The reforms will not affect members of the state security services or police officers, a controversial decision that some analysts say could spark a rise in anti-Putin sentiment. “If the Kremlin’s opponents manage to exploit this, they will cause the authorities serious political damage,” said Abbas Gallyamov, a former Kremlin speechwriter who is now a political consultant.
United States
President heard urging Christian ministers to sway voters and alluding to leftwing violence in leaked audio
‘You’re one election away from losing everything you’ve got,’ Trump reportedly told religious leaders. Photograph: Evan Vucci/AP
In a private meeting with Christian ministers, Donald Trump warned of “violence” if Republicans do not maintain control of Congress in the midterm elections, according to an audio recording of the meeting obtained by the New York Times.
At a state dinner for evangelical Christian ministers on Monday night at the White House, Trump urged religious leaders to use the power of their pulpits to make sure that “all of your people vote” in November, the New York Times reported.
“You’re one election away from losing everything you’ve got,” Trump reportedly told them.
If Republicans lose Congress, “they will end everything immediately”, the president said, seemingly referring to Congressional Democrats.
He went on: “They will overturn everything that we’ve done and they’ll do it quickly and violently. And violently. There’s violence. When you look at antifa, and you look at some of these groups, these are violent people.”
The Times reported that these additional remarks did not make clear “whom he was talking about”.
A White House spokesperson did not immediately respond to a request to clarify whether the president was referring to congressional Democrats as “violent people”, or to comment on what connection the president was alleging between establishment Democratic lawmakers and young anti-fascist protesters.

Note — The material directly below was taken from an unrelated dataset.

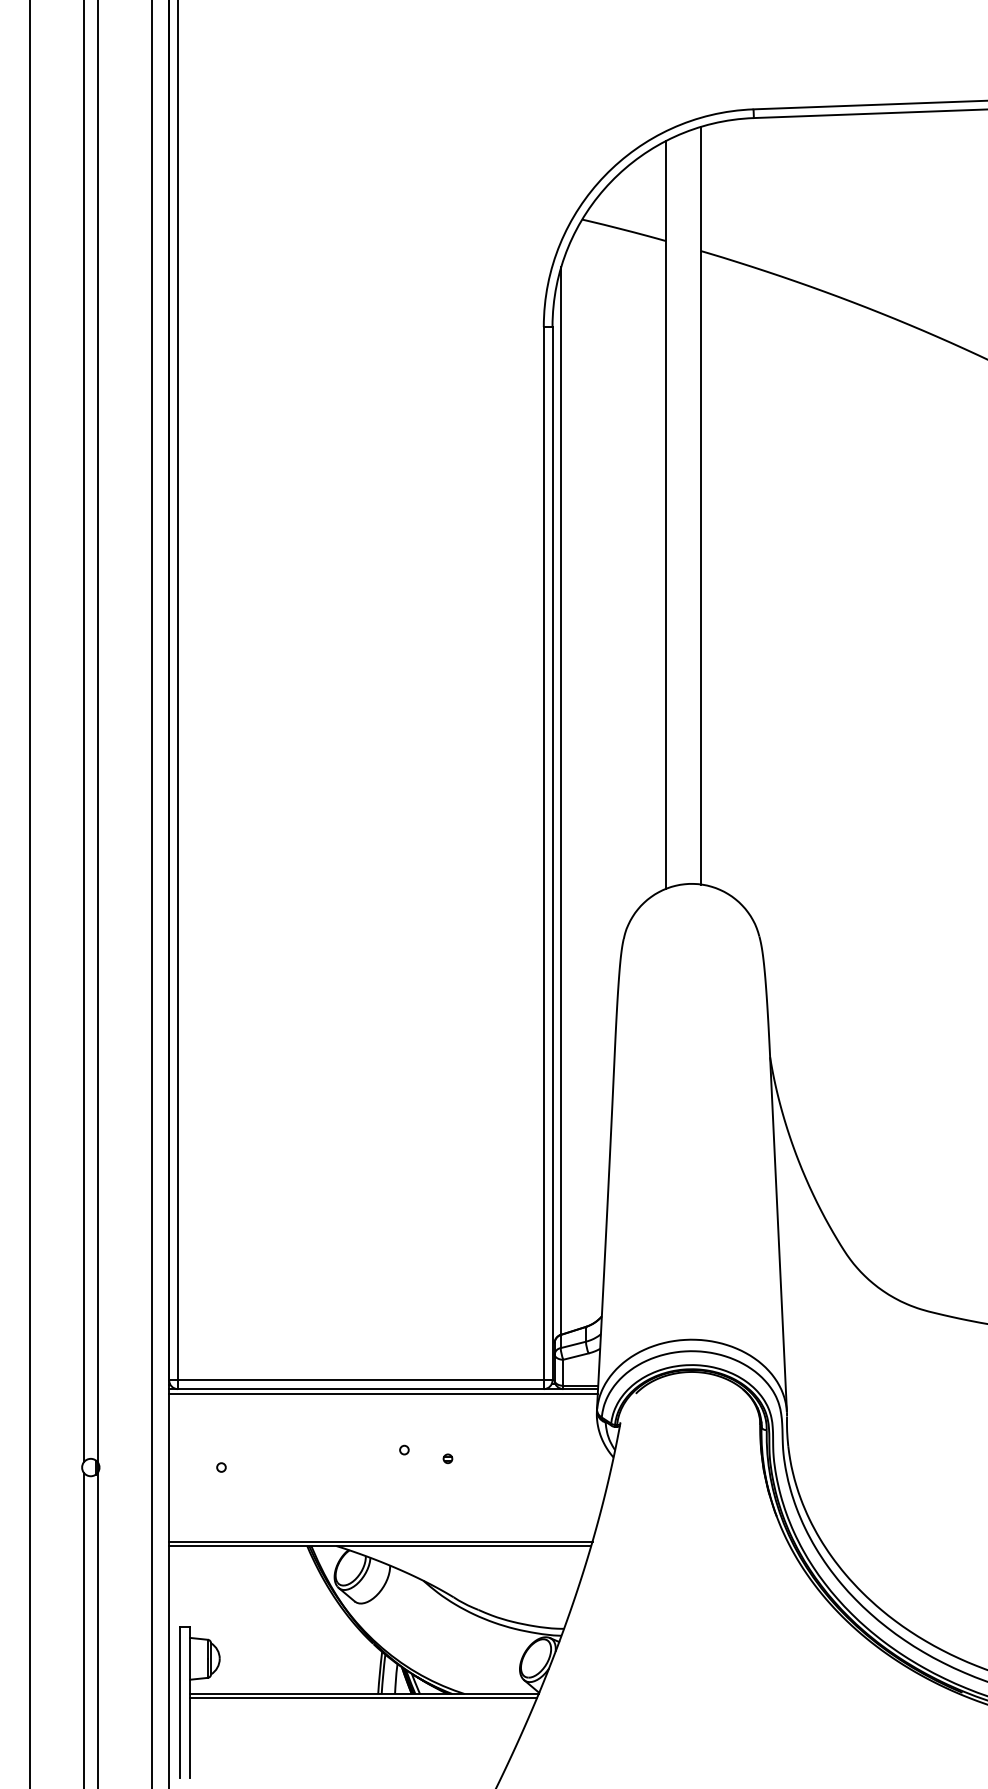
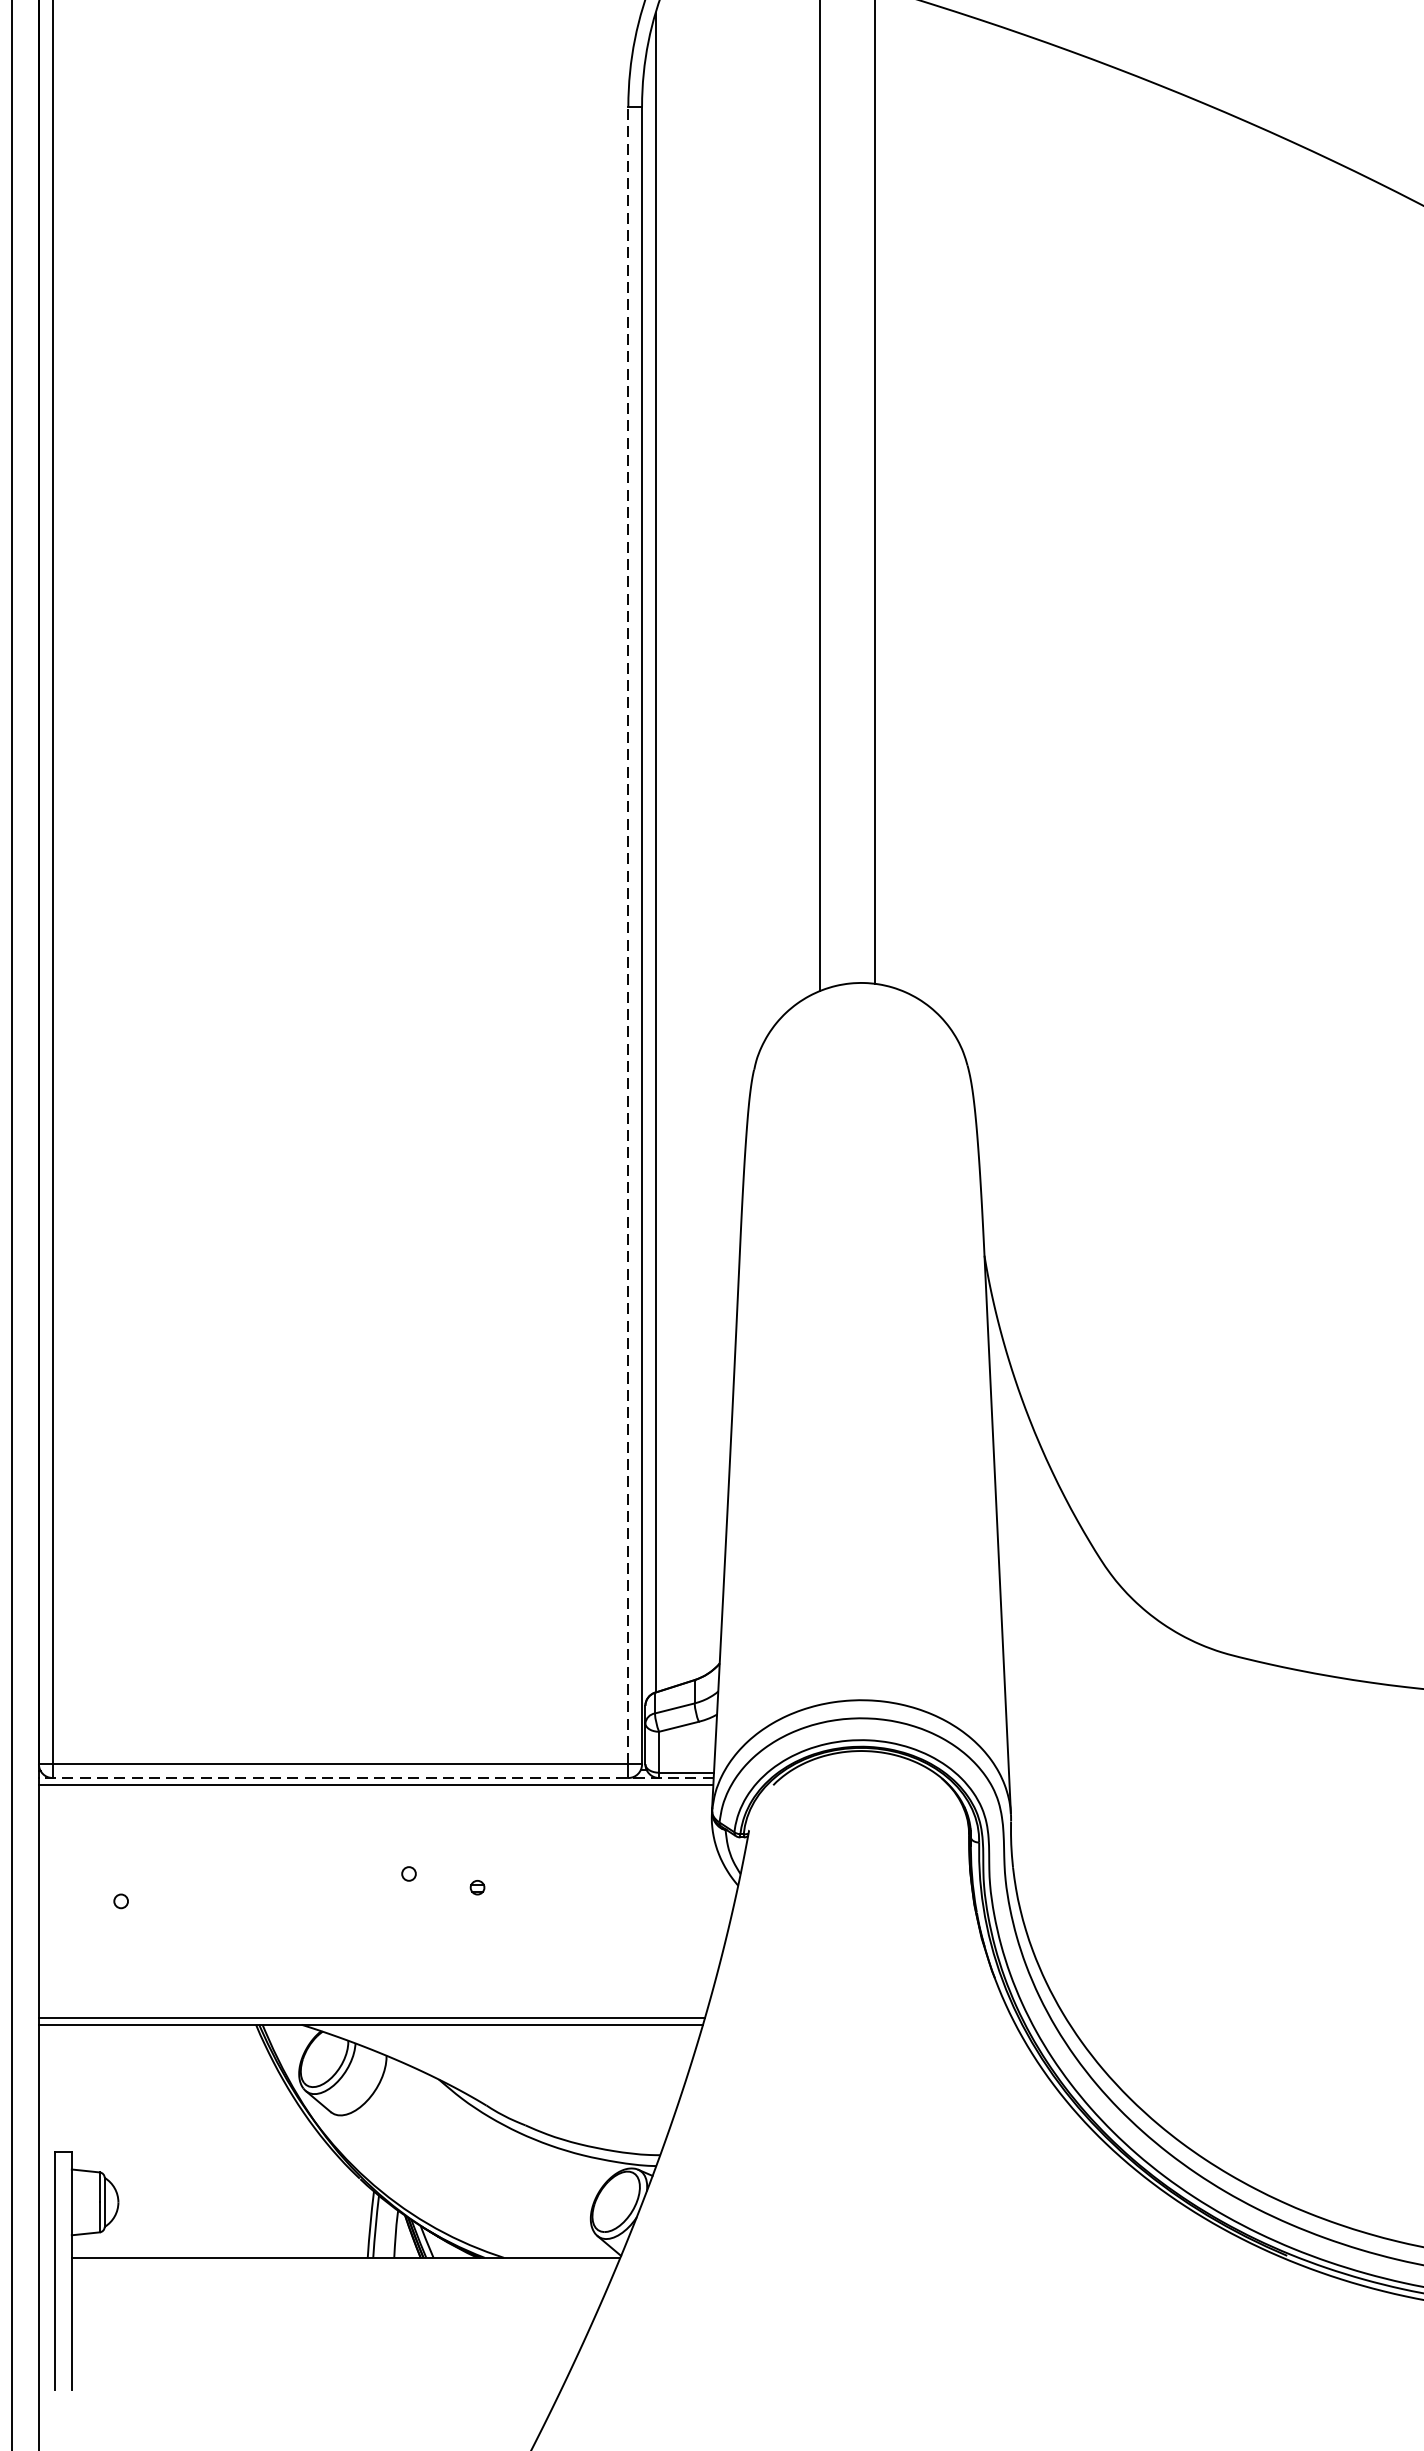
line: (543, 853) -> (627, 935), solid -> dashed
line: (383, 1389) -> (376, 1778), solid -> dashed
line: (363, 1697) -> (344, 2263), removed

Trump’s comments appear to echo the rhetoric of political advertisements from the rightwing National Rifle Association. In a much-criticized video advertisement last year, the gun rights group used footage from street protests to paint the entire American left, and all Americans who oppose president Trump, as violent thugs who “bully and terrorize the law-abiding”. The ad’s incendiary rhetoric was sharply criticized, with one critic calling it “a whisper shy of a call for full civil war”.
Over the past two years, as emboldened neo-Nazi and white supremacist groups have staged public rallies and marches across the United States, black-clad anti-fascist protesters, or “antifa”, have shown up to demonstrate against them. Anti-fascist protesters argue that the best way to prevent American neo-Nazis from growing more powerful is to make them afraid to meet or demonstrate in public.

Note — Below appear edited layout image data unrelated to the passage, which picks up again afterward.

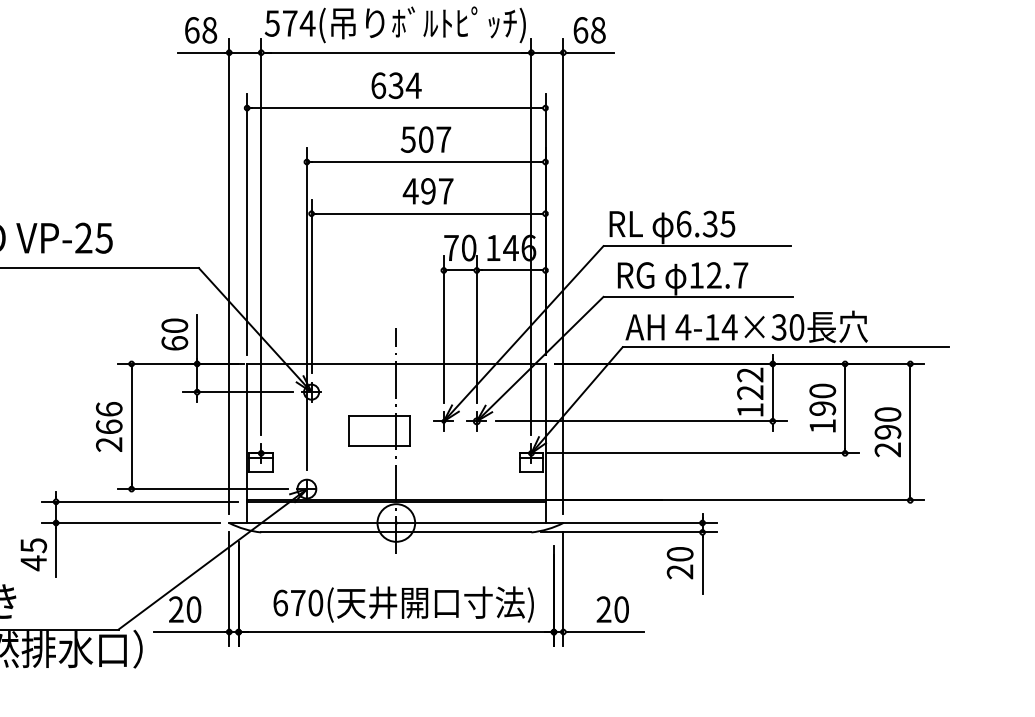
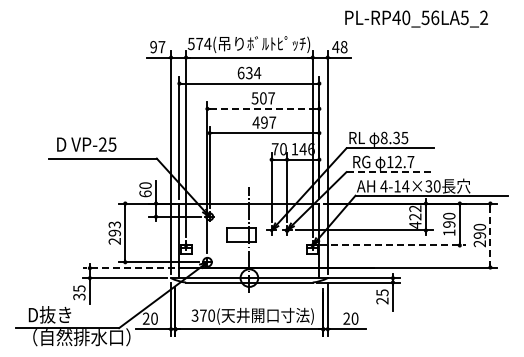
text: (200, 28) -> (157, 46), 68 -> 97
text: (579, 28) -> (335, 46), 68 -> 48
line: (426, 161) -> (263, 108), solid -> dashed
text: (682, 223) -> (383, 137), 6.35 -> 8.35
line: (699, 297) -> (391, 172), solid -> dashed
text: (750, 408) -> (415, 224), 122 -> 422
text: (108, 417) -> (114, 228), 266 -> 293
line: (910, 432) -> (490, 235), solid -> dashed
line: (703, 453) -> (393, 245), solid -> dashed
line: (140, 502) -> (129, 268), solid -> dashed
text: (680, 553) -> (382, 292), 20 -> 25
text: (33, 562) -> (79, 296), 45 -> 35
text: (279, 602) -> (194, 315), 670( -> 370(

White supremacists and neo-Nazis exchange insults with anti-fascist protesters at last year’s rally in Charlottesville, Virginia. Photograph: Chip Somodevilla/Getty Images
Many of the rightwing groups that “antifa” demonstrators show up to protest are self-described fascists. But the tactics of direct street protest and physical confrontation remain controversial among many Americans, Democrats and Republicans alike.

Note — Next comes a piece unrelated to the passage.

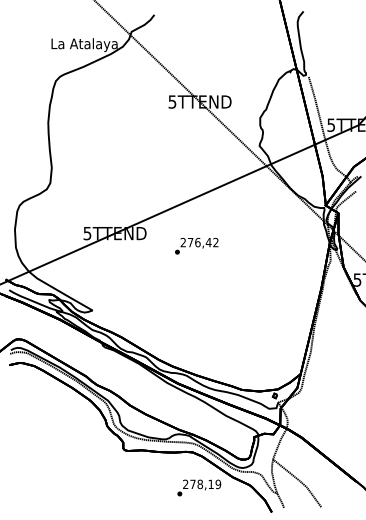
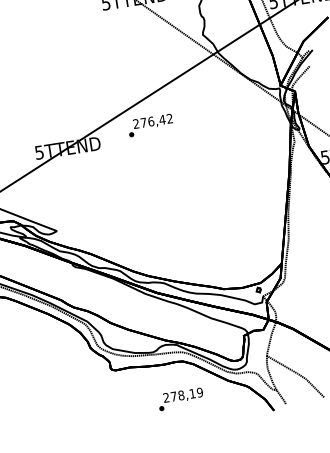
text: (196, 245) -> (150, 124), moved
text: (199, 487) -> (181, 398), moved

The protest behavior of “antifa” has become a favorite topic for Republicans looking to deflect attention from the activities of violent white supremacist extremists who greeted Trump’s presidency as a victory, and who advocate publicly for a whites-only nation.
During the violent neo-Nazi rallies in Charlottesville, Virginia, last August, white supremacists attacked black residents and protesting local ministers, and clashed with anti-fascist protesters in the streets. Afterwards, Trump repeatedly condemned “both sides” for the violence.
Local Charlottesville residents who had showed up to protest the white supremacists, and found themselves as the targets of violence while police officers stood by, had a different opinion.
“Antifa saved my life twice on Saturday,” the Rev Seth Wispelway, a local minister from Charlottesville, told Slate in the wake of last August’s violence.